National Geographic magazine ran the story about the warship Vasa when I was about 6 or 7. This vessel has intrigued me for all these years. With the coming of the Internet an entire new vista was open to me.

The story of the Vasa is unfortunately a short one, she was built , she set sail and on her maiden voyage she capsized due to water coming in the open gunports on the lower deck. Of the approximately 150 souls on board 25-30 were lost.

The reader may find it interesting and perplexing that there were women and children aboard. In those days it was not all that unusual for a large warship to carry the wives (and sometimes not) and children of the crew. Voyages could be up to 3 years in duration and the powers that were deemed it better to have (feed, clothe, and provide berthing) for women and children than to have the crew disappear at the first chance. Ship in the 17th and 18th centuries did not make port calls as they do now. It was also not unknown to have children born aboard ship.

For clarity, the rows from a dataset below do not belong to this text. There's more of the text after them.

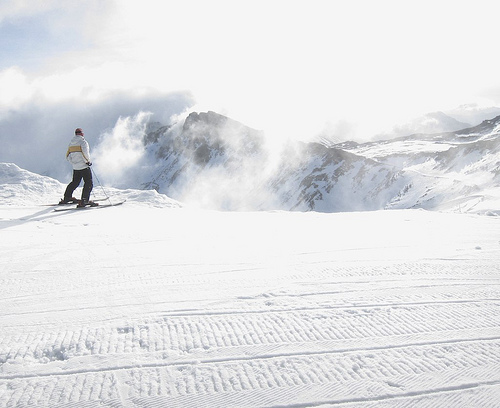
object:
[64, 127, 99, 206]
man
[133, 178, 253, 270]
cliff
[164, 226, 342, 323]
snow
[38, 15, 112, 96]
sky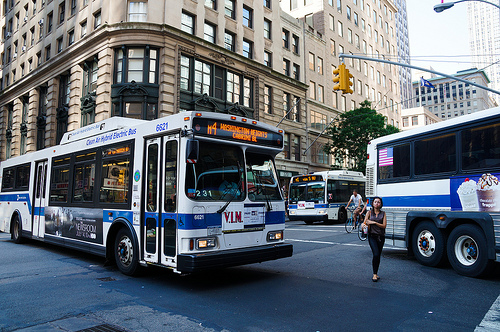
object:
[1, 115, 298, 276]
bus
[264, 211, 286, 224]
blue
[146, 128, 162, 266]
doors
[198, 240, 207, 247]
headlights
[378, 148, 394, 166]
flag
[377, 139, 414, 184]
window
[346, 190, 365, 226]
man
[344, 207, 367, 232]
bicycle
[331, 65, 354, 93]
stoplight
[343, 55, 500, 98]
pole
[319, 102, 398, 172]
tree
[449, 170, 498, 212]
advertisement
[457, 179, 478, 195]
icecream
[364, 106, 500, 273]
bus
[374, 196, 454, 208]
blue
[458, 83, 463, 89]
window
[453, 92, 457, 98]
window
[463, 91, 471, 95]
window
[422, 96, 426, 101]
window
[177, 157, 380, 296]
intersection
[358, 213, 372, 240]
bike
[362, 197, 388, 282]
lady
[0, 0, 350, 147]
buildings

Another interesting fact about Vasa is that the coldness of the water preserved the ship on almost pristine shape, is that the preservation team took years to preserve the ship. The timbers and wooden parts were sprayed with water and polyethylene glycol. This process took years, as the polyethylene glycol soaked into the wood and replaced the fibers of the wood lost to the ocean. unlike many ship wreck the Vasa was not attacked by teredo worms the bane to wooden ships before the advent of affixing a copper bottom.

Recently the stern galleries have been restored to the stern of the ship. Ships of this period were ornately adorned and represented not only might but also wealth. Sovereigns would spare little cost in the decoration of these ships. Carved faces, and gold leaf were the norm. Vasa was painted in a combination of the Swedish national colour, blue (a bit darker than cornflower blue and gold). Antiquarians researched and mixed the colours especially to match those used on the ship originally.

The museum has recovered many skeletons, although none is known. Using forensic tecniques they have given us an unusual look at the people who were aboard that fateful day...

The VASAMUSEET (Vasa Museum) in Stokholm has placed this on their website...

In the early 17th century, Sweden was busy building an empire around the Baltic Sea in northern Europe. A strong navy was essential. During the 1620s Sweden was at war with Poland. In 1625 the Swedish king Gustavus Adolphus ordered new warships. Among them the Vasa.

The Vasa was built at the Stockholm shipyard by Henrik Hybertsson - an experienced Dutch shipbuilder. His experience was much needed as the Vasa was to be the mightiest warship in the world, armed with 64 guns on two gundecks.

In 1628 the ship was ready. Sunday August 10 was the day of the Vasa's maiden voyage. The beaches around Stockholm were filled with spectators, among them foreign diplomats. The maiden voyage was to be an act of propaganda for the ambitious Swedish king Gustavus Adolphus.

The Vasa set sail and fired a salute. But only after a few minutes of sailing the ship began to heel over. She righted herself slightly - and heeled over again. Water started to gush in through the open gunports. And, to everyones horror and disbelief, the glorious and mighty warship suddenly sank! Of the 150 people on board, 30-50 died in the disaster. When Vasa had been salvaged in 1961, archaeologists found the remains of 25 skeletons.

After the disaster the captain of the Vasa - Söfring Hansson - was arrested. The Swedish king Gustavus Adolphus was not in Sweden at the time. He was waging war in Poland. It took two weeks for him to learn about what had happened. When he did, he wrote angrily that the disaster had happened because of "imprudence and negligence" and that the guilty parties had to be punished. Söfring Hansson and many others were called to inquiries at the Royal Castle of Stockholm.

At the inquest people were troubled by the fact that the shipbuilder Henrik Hybertsson had died the year before the Vasa was completed. Instead his brother and partner, Arendt de Groot, was held responsible for the completion of the ship. But in the end no one was condemned for causing the disaster. The people in charge of the inquiries concluded that the ship was well built - but badly proportioned.